#### Passage to read:
:::

With those three stations, KDHX and Classic 99 and WSIE, I could live only on the FM dial in St. Louis, but for the large glut of blues music on FM 88.1, so often scheduled during drive time. I am mostly for the scratchy and trance country blues, and I don't get much of that on KDHX blues shows, so I switch it on over to AM.

And that is where lurks 1430 AM, which is absolutely off the hook, insanely great and varied, an encyclopedic oldies - in many, many months of listening, now, I have only heard one song twice, a song by the Beach Boys, and only one band I don't need to ever hear again: the Beach Boys.

Thom and Stefene Fletcher Russell sing songs of praise to 770 AM, so I have added that station to my arsenal; and holy gamole, the Mexican pop music just hops and pops and sparkles.

Weird thing for me, just as I am making these discoveries, learning how varied is our local dial in St. Louis, the mighty KDHX is dramatically streamlining its self-presentation. Not the music, mind you, just the package.

"Independent music plays here," we are told, or the producers are made to tell us. That assertion of independence is the most forced, repetitious and robotic thing I am told anywhere on the edges of my St. Louis dial.

As an assertion, it is true, and not true, which makes it not worth asserting. Is Bob Dylan independent? Only in a spiritual sense of independence that is beside the point. Is Springsteen independent? Stevie Wonder? KDHX plays so much beautiful music that is coopted by the industry and mass-produced, and that is fine by me; I wish more beautiful music could be successfully coopted by the industry and mass-produced.

Also, I wonder, is "independent" synonymous with good? Not to me. I love symphonic music and opera, and they are always elaborately institutionalized. These musical forms are simply too expensive to produce without a strong institutional basis. Dependent music plays on Classic 99 - and, in St. Louis afternoon drive time, that dependent music is kicking the ass of any independent music on the dial.

KDHX's new didactic formatting is also telling me that the station "stands apart". Yaaaaawwwn. That is true in only one sense. On a St. Louis dial full of stations that really do stand apart, KDHX is the only one puffing up and telling me it is doing so.

*

Photograph by Thom Fletcher

4 comments:

Tony Renner said...

KFUO 99.1 FM's programming has been getting more and more adventerous over the past year or so. Neville Mariner and the Academy of St. Martin's of the Field aren't nearly as omnipresent as they once were.

Way back when, Kevin Martin wrote a piece for the Riverfront Times explaining why KFUO played so many recordings by Neville Mariner. Sad to say, I've long since forgotten that reason.

WSIE 88.7 FM could use an influx of local hosts -- the canned programming is alright but I miss hearing djs talking about the weather, upcoming concerts, and such whatnot.

Rakehell said...

Thanks very much for this analysis - as a free-thinking "independent" programmer on KDHX, I have lately felt insulted and uncertain about what the station hopes to achieve with this campaign.

:::

#### Records provided:
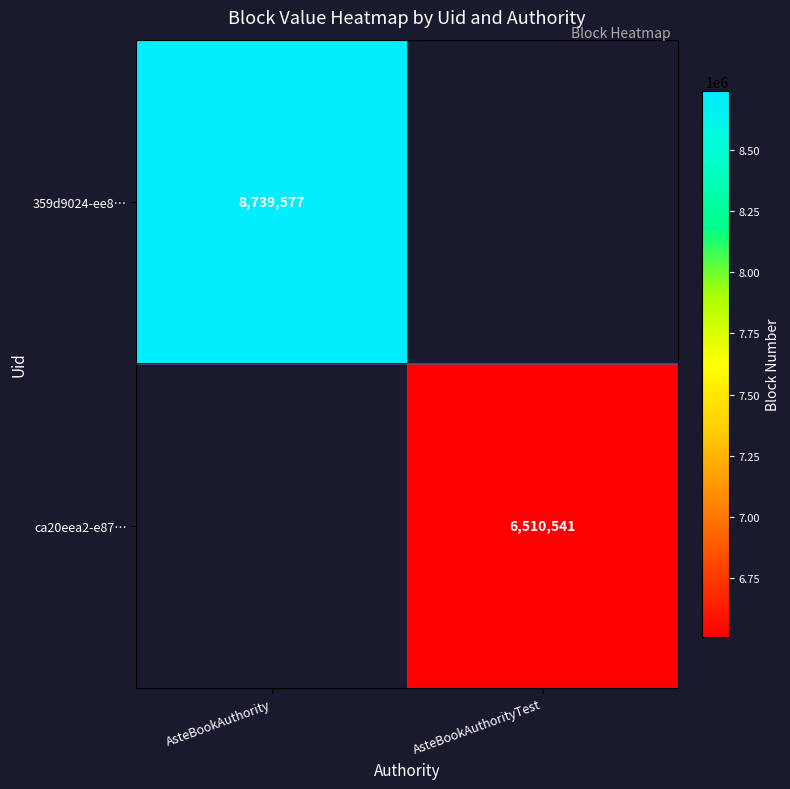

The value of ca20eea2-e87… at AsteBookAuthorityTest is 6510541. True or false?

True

:::

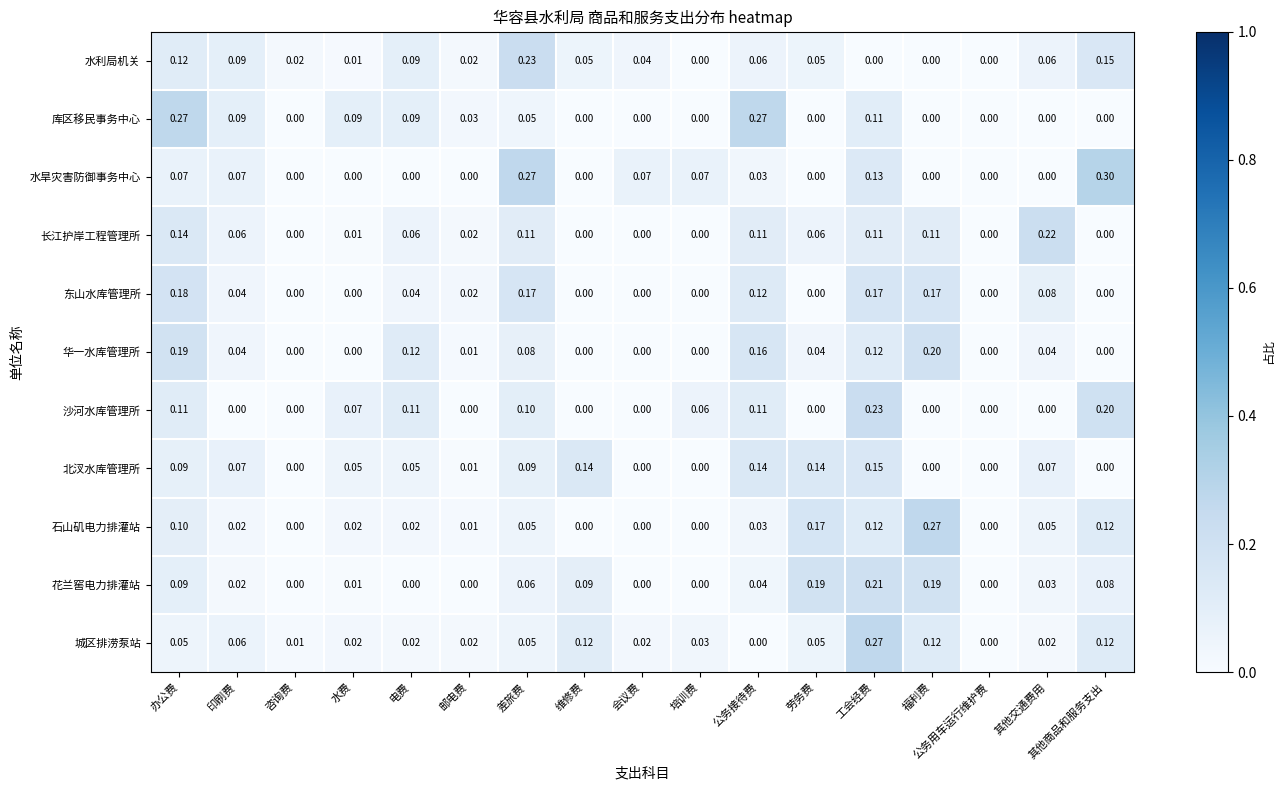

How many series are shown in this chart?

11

:::

Update the piece about the St. Louis radio dial, starting with "Way back when, Kevin" and going on through "with this campaign.", so that "traffic" stands in place of "weather".

#### Output for this task:
Way back when, Kevin Martin wrote a piece for the Riverfront Times explaining why KFUO played so many recordings by Neville Mariner. Sad to say, I've long since forgotten that reason.

WSIE 88.7 FM could use an influx of local hosts -- the canned programming is alright but I miss hearing djs talking about the traffic, upcoming concerts, and such whatnot.

Rakehell said...

Thanks very much for this analysis - as a free-thinking "independent" programmer on KDHX, I have lately felt insulted and uncertain about what the station hopes to achieve with this campaign.